Nothing other than the lines from the one containing "X3937Y11267D2*" through the close of the entries below should be printed, each exactly.

Segment Start: Extracted material

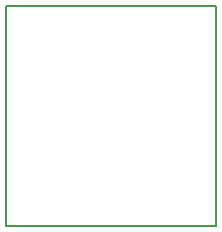
<source format=gko>
G04 DipTrace 2.4.0.2*
%INUSBBiPower3.2.gko*%
%MOIN*%
%ADD11C,0.0055*%
%FSLAX44Y44*%
G04*
G70*
G90*
G75*
G01*
%LNBoardOutline*%
%LPD*%
X3937Y11267D2*
D11*
Y3937D1*
X10937D1*
Y11267D1*
X3937D1*
M02*

</source>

Segment End: Extracted material

Answer section =>
X3937Y11267D2*
D11*
Y3937D1*
X10937D1*
Y11267D1*
X3937D1*
M02*

</source>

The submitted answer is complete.